Herodotus in the course of his history describes some of the funeral feasts in Central Asia. It would appear that at the time of which he was speaking the people there ate the bodies of the deceased, and the skulls were set in gold and carefully preserved. This act was interpreted as a sacred rite, and religious ceremonies were connected with it in honor of the dead.
The Thibetans, who belong ethnographically, to the Mongolian race, had the like custom of regaling themselves upon their defunct ancestors; and Rubruquis adds that they used also skulls as cups from which they drank. With these people tradition reaches back to the first century before Christ, at which time the country was divided into numerous small kingdoms. In the first century after Christ, fifty-three of these kingdoms became tributary to the dragon throne of China; a prince of India united the others on the Yarlung River into one state, and Thibet became a Chinese province.
The Paramahausans of Hindostan, says Bucke, ate the putrid bodies which they found floating down the Ganges, and that they esteemed the brain the most exquisite of all food; many of them have been seen near Benares, repellant as is the language, feasting upon dead bodies.
Solinus relates that the Derbices so far forgot their filial relation that, having slain their fathers ate them, and regarded the act in the light of a solemn duty. When a certain monarch of India enquired of the Greeks what reward would induce them to follow such an unnatural example, replied, “No recompense under heaven.” The bare suggestion was not only an impiety, but it fairly sickened them to think of consuming those to whom they were indebted for life.

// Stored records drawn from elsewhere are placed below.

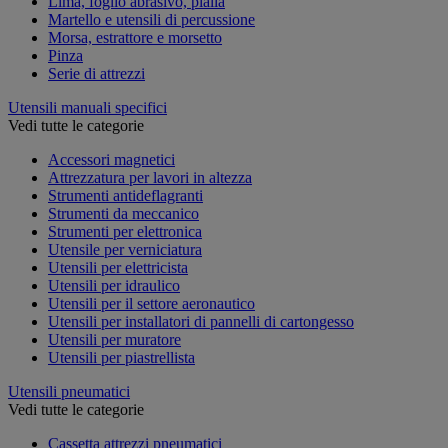
Lima, foglio abrasivo, pialla
Martello e utensili di percussione
Morsa, estrattore e morsetto
Pinza
Serie di attrezzi
Utensili manuali specifici
Vedi tutte le categorie
Accessori magnetici
Attrezzatura per lavori in altezza
Strumenti antideflagranti
Strumenti da meccanico
Strumenti per elettronica
Utensile per verniciatura
Utensili per elettricista
Utensili per idraulico
Utensili per il settore aeronautico
Utensili per installatori di pannelli di cartongesso
Utensili per muratore
Utensili per piastrellista
Utensili pneumatici
Vedi tutte le categorie
Cassetta attrezzi pneumatici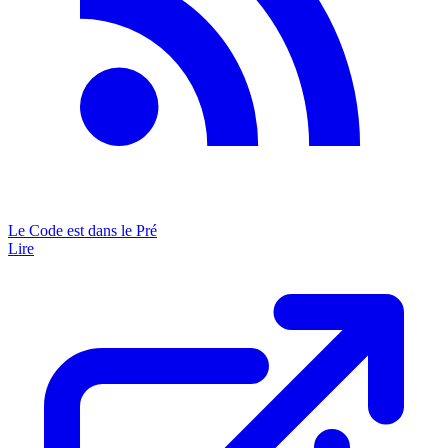
Le Code est dans le Pré
Lire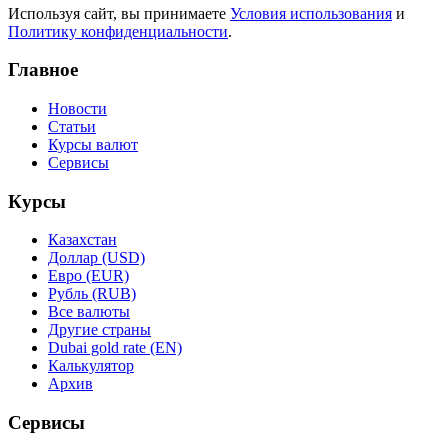
Используя сайт, вы принимаете
Условия использования
и
Политику конфиденциальности
.
Главное
Новости
Статьи
Курсы валют
Сервисы
Курсы
Казахстан
Доллар (USD)
Евро (EUR)
Рубль (RUB)
Все валюты
Другие страны
Dubai gold rate (EN)
Калькулятор
Архив
Сервисы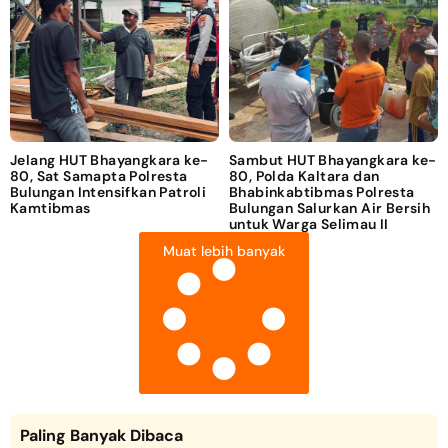
Jelang HUT Bhayangkara ke-
Sambut HUT Bhayangkara ke-
80, Sat Samapta Polresta
80, Polda Kaltara dan
Bulungan Intensifkan Patroli
Bhabinkabtibmas Polresta
Kamtibmas
Bulungan Salurkan Air Bersih
untuk Warga Selimau II
Muat lebih banyak
Paling Banyak Dibaca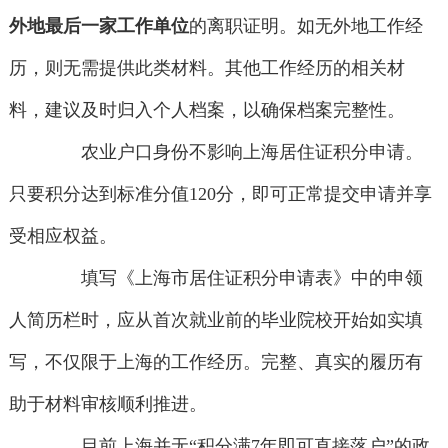
外地最后一家工作单位
的离职证明。如无外地工作经
历，则无需提供此类材料。其他工作经历的相关材
料，建议及时归入个人档案，以确保档案完整性。
农业户口身份不影响上海居住证积分申请。
只要积分达到标准分值120分，即可正常提交申请并享
受相应权益。
填写《上海市居住证积分申请表》中的申领
人简历栏时，应从首次就业前的毕业院校开始如实填
写，不仅限于上海的工作经历。完整、真实的履历有
助于材料审核顺利推进。
目前上海并无“积分满7年即可直接落户”的政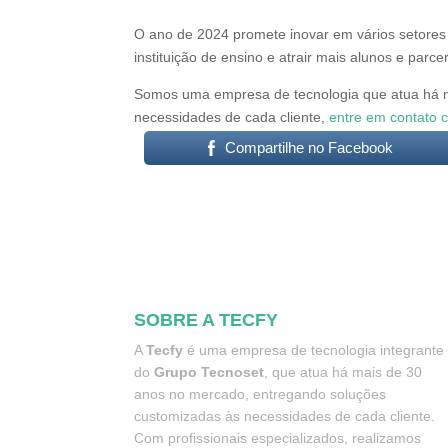
O ano de 2024 promete inovar em vários setores e
instituição de ensino e atrair mais alunos e parc
Somos uma empresa de tecnologia que atua há m
necessidades de cada cliente,
entre em contato 
Compartilhe no Facebook
SOBRE A TECFY
A
Tecfy
é uma empresa de tecnologia integrante
do
Grupo Tecnoset
, que atua há mais de 30
anos no mercado, entregando soluções
customizadas às necessidades de cada cliente.
Com profissionais especializados, realizamos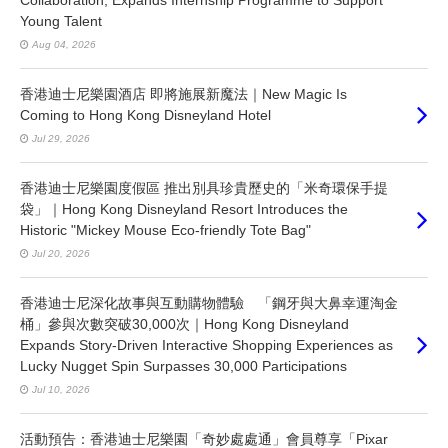
Collaboration, Expands Internship Programme to Support
Young Talent
Aug 04, 2026
香港迪士尼樂園酒店 即將施展新魔法｜New Magic Is
Coming to Hong Kong Disneyland Hotel
Jul 29, 2026
香港迪士尼樂園度假區 推出別具珍貴歷史的「米奇環保手提
袋」｜Hong Kong Disneyland Resort Introduces the
Historic "Mickey Mouse Eco-friendly Tote Bag"
Jul 20, 2026
香港迪士尼深化故事與互動購物體驗 「鋼牙與大鼻幸運淘金
桶」參與次數突破30,000次｜Hong Kong Disneyland
Expands Story-Driven Interactive Shopping Experiences as
Lucky Nugget Spin Surpasses 30,000 Participations
Jul 10, 2026
活動預告：香港迪士尼樂園「奇妙處處通」會員尊享「Pixar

Later, when the Indian king was advised by the more humane Greek to cinerate their dead, he in turn rebelled against such an unholy suggestion.
The religious doctrine that the soul outlives the body, continuing in ghostly shape to visit the living, and retaining a certain connection with the mortal remains it once inhabited, has evidently led many to propitiate an honored and dreaded spirit by respectful disposal of the corpse. Taking this combination of causes into consideration, it is readily understood why aversion to cannibalism as a rule must have been established at a very early period, and it is well to consider what causes have from time to time led to its adoption. The principal of these have been the pressure of famine, the fury of hatred, and sometimes even a morbid kindness, with certain motives of magic and religion; to which must be added the strong tendency to cannibalism, when once started in any of these ways, to develop a confirmed appetite which subsequently is indulged for its own sake.
Pass we now to Europe and other countries where the same customs have existed as were practiced by the peoples named.
The records of shipwrecks and sieges prove that famine will sometimes overcome the horrors of cannibalism among men of the higher nations. During the great famine which smote the city of Moscow with such severity, it was estimated that no less than half a million of human beings died from hunger. Along the most public of the streets as well as in the narrow lanes-where lived the poor, multitudes fell down dying with no friendly person near them, and others too much exhausted to take the few crumbs proffered. Children sold their aged parents for such food as they could purchase, and as in many prolonged sieges parents were compelled to partake of their own children after famine had wrought in them its dreadful work.